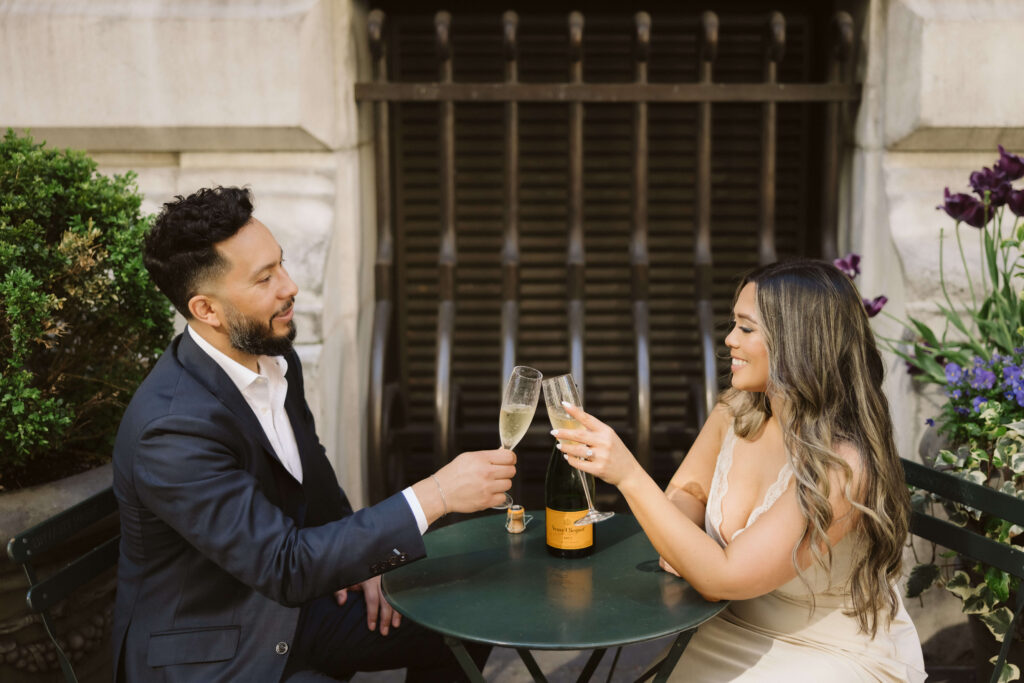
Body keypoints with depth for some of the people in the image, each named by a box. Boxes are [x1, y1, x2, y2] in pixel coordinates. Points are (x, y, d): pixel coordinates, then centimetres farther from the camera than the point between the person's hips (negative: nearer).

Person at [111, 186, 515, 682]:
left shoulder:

* [What this task involves]: Write out the lines above as a numbered list, skipping blank lines and leaving out the picture.

* [Solution to the exercise]:
1. Body keypoints with depth for some of the people in the image, each named by a box. Boxes are [x1, y1, x2, y2] in pixel coordinates. Points are (x, y, d): pixel coordinates, then centimetres farther from the camera than the point between the person's hips (negative: nearer).
2. Person at [111, 186, 515, 682]:
3. left shoulder:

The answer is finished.